All the records that follow need to be reproduced exactly. Omit the images.
SUPPLIED INFORMATION START
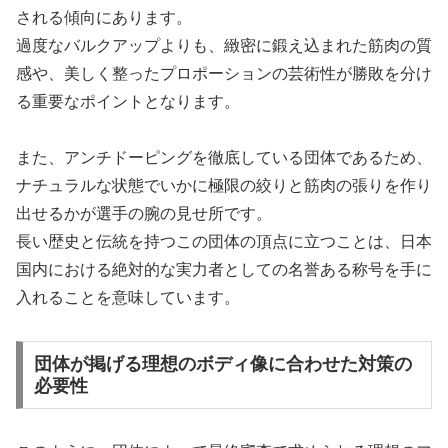
される傾向にあります。
過度なバルクアップよりも、緻密に鍛え込まれた筋肉の質
感や、美しく整ったプロポーションの芸術性が勝敗を分け
る重要なポイントとなります。
また、アンチドーピングを徹底している団体であるため、
ナチュラルな状態でいかに極限の絞りと筋肉の張りを作り
出せるかが選手の腕の見せ所です。
長い歴史と伝統を持つこの団体の頂点に立つことは、日本
国内における絶対的な実力者としての名誉ある称号を手に
入れることを意味しています。
団体が掲げる理想のボディ像に合わせた対策の
必要性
SUPPLIED INFORMATION END
### REPLY
される傾向にあります。
過度なバルクアップよりも、緻密に鍛え込まれた筋肉の質
感や、美しく整ったプロポーションの芸術性が勝敗を分け
る重要なポイントとなります。
また、アンチドーピングを徹底している団体であるため、
ナチュラルな状態でいかに極限の絞りと筋肉の張りを作り
出せるかが選手の腕の見せ所です。
長い歴史と伝統を持つこの団体の頂点に立つことは、日本
国内における絶対的な実力者としての名誉ある称号を手に
入れることを意味しています。
団体が掲げる理想のボディ像に合わせた対策の
必要性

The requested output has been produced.